How do you solve Find And Replace in String on LeetCode?

Find And Replace in String (LeetCode #833) can be solved using Brute Force or Optimal Solution. The optimal approach is Optimal Solution with O(n) time complexity and O(n) space complexity. Key insight: Replacements should not overlap, allowing for simpler logic.

What is the time complexity of Find And Replace in String?

The optimal solution for Find And Replace in String runs in O(n) time and uses O(n) space. The time complexity is O(n) because we only traverse the string once, and the space complexity is O(n) due to the storage of the result.

What is the brute force solution for Find And Replace in String?

The brute force approach for Find And Replace in String is Brute Force, with O(n²) time complexity and O(1) space complexity. The brute force approach checks each replacement operation one by one. For each operation, it verifies if the source string exists at the specified index and performs the replacement if it does.

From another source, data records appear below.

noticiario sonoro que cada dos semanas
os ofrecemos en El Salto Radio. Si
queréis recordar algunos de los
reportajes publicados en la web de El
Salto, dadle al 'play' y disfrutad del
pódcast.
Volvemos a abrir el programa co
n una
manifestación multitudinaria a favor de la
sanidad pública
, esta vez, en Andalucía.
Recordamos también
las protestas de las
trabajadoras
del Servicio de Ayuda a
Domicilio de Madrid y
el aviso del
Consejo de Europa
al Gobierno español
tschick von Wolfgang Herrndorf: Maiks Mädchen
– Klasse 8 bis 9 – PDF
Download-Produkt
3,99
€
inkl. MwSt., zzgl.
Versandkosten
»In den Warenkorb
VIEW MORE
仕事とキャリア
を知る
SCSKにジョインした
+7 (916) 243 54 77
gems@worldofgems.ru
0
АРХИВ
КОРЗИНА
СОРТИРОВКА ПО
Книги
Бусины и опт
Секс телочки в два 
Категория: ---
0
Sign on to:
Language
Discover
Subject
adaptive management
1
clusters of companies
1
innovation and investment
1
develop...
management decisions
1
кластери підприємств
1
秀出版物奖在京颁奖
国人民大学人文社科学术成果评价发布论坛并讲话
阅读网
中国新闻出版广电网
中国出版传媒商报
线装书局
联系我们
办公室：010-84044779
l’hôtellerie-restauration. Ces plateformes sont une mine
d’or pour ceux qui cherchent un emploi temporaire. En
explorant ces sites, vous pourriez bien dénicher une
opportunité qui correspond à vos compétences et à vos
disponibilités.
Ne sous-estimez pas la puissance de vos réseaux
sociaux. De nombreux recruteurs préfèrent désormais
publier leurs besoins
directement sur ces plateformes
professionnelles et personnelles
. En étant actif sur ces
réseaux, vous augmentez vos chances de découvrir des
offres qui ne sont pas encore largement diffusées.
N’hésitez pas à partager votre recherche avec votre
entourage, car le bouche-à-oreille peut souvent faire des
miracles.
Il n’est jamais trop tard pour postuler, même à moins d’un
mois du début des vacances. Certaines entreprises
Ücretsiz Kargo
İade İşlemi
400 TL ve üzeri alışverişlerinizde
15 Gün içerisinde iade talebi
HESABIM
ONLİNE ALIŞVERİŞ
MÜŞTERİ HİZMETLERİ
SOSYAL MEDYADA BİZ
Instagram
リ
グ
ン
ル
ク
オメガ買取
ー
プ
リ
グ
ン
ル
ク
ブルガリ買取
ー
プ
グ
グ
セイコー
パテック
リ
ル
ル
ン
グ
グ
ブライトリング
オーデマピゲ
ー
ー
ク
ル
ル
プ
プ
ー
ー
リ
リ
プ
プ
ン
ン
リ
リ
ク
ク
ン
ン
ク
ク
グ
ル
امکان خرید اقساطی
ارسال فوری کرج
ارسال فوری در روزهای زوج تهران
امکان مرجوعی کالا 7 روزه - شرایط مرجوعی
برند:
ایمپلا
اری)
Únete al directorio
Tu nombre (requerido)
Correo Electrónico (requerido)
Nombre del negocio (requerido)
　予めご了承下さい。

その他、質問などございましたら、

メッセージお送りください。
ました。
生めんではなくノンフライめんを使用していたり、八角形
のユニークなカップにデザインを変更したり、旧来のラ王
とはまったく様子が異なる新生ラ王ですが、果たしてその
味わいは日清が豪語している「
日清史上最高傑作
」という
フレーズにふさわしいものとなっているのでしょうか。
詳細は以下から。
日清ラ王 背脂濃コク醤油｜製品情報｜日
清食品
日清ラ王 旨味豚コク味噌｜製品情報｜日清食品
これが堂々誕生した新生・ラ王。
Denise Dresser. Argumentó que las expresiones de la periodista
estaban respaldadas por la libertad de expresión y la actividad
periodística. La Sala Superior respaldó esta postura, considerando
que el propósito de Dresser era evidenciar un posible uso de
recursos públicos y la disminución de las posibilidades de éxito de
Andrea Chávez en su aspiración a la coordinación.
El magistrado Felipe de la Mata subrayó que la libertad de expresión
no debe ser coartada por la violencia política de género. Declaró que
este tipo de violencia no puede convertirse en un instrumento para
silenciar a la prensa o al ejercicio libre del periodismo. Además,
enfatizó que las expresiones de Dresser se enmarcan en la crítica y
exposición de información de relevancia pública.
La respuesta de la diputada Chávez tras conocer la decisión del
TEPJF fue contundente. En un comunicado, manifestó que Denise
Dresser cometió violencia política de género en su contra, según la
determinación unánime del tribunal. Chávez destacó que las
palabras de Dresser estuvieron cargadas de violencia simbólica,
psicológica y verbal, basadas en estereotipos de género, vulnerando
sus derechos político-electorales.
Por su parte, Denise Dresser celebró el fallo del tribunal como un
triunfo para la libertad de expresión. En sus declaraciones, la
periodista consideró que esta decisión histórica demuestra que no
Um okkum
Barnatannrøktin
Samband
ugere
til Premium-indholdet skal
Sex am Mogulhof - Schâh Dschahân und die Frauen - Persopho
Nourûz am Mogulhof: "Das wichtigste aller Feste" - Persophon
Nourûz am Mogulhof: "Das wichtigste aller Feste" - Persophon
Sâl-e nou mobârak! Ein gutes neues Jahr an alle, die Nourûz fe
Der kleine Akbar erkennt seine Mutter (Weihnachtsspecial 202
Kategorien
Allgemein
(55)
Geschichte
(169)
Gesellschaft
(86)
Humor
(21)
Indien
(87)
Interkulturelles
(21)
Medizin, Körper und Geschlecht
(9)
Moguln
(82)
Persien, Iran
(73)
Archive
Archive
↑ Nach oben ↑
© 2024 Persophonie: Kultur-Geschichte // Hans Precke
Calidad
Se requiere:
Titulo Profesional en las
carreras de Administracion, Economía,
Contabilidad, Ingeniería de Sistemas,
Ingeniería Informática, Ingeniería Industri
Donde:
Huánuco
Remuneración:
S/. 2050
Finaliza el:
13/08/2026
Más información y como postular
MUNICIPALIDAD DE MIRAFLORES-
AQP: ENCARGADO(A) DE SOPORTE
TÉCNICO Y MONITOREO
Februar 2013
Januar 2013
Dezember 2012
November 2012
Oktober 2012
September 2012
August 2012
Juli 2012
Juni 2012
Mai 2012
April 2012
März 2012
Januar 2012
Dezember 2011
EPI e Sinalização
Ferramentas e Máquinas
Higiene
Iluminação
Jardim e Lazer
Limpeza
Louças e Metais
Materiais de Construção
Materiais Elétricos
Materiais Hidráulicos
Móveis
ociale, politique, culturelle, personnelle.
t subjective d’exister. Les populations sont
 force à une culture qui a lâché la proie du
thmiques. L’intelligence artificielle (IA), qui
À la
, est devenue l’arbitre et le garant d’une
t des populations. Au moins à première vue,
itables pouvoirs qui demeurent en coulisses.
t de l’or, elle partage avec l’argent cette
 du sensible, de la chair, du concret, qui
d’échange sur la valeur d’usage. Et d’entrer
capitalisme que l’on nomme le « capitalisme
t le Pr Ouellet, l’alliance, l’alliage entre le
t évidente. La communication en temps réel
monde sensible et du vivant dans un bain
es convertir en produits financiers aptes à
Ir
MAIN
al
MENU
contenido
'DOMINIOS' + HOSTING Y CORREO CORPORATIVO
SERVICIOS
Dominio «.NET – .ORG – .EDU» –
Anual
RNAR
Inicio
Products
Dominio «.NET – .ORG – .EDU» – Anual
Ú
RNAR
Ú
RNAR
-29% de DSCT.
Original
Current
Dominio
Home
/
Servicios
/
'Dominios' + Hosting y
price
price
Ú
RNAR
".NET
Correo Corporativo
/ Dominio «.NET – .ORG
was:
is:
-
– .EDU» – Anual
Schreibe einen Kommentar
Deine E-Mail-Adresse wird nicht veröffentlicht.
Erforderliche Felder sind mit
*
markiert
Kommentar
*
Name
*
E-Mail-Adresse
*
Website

The optimal Optimal Solution approach improves this to O(n).

What algorithm or data structure is used to solve Find And Replace in String?

Find And Replace in String uses the following concepts: Array, Hash Table, String, Sorting. The recommended patterns to study are: Hash Map, Array.

What are the interview tips for Find And Replace in String?

Clarify the problem constraints and edge cases. Discuss your thought process and approach before coding. Test your code with different inputs after writing.

What are common mistakes when solving Find And Replace in String?

Not checking if the source string matches before replacing. Forgetting to handle the remaining part of the string after replacements.

#833

Find And Replace in String

Medium

ArrayHash TableStringSortingHash MapArray

LeetCode ↗

Approaches

Brute ForceOptimal

Complexity Comparison

	Brute Force	Optimal Solution★
Time	O(n²)	O(n)
Space	O(1)	O(n)

💡

Intuition

Time O(n)Space O(n)

The optimal approach uses a list to collect parts of the string that need to be replaced and then constructs the final string in one go. This avoids repeated string concatenation, which is inefficient.

⚙️

Algorithm

6 steps

1Step 1: Create a list 'result' to hold parts of the final string.
2Step 2: Initialize a variable 'lastIndex' to track the end of the last replacement.
3Step 3: Loop through each index in 'indices'.
4Step 4: For each index, check if 'sources[i]' matches the substring of 's' starting at 'indices[i]'.
5Step 5: If it matches, add the substring from 'lastIndex' to 'indices[i]' and the corresponding 'targets[i]' to 'result'. Update 'lastIndex' to the end of the current replacement.
6Step 6: After the loop, add the remaining part of 's' from 'lastIndex' to 'result'. Join the list into a final string and return it.

solution.py15 lines

1s = 'abcd'
2indices = [0, 2]
3sources = ['a', 'cd']
4targets = ['eee', 'ffff']
5
6result = []
7lastIndex = 0
8for i in range(len(indices)):
9    if s[indices[i]:indices[i]+len(sources[i])] == sources[i]:
10        result.append(s[lastIndex:indices[i]])
11        result.append(targets[i])
12        lastIndex = indices[i] + len(sources[i])
13result.append(s[lastIndex:])
14final_result = ''.join(result)
15print(final_result)

ℹ

Complexity note: The time complexity is O(n) because we only traverse the string once, and the space complexity is O(n) due to the storage of the result.

1Replacements should not overlap, allowing for simpler logic.
2Using a list to build the result is more efficient than repeated string concatenation.

Solutions and explanations are original Tejav content. Problem titles © LeetCode — use the LeetCode button above for the full problem statement.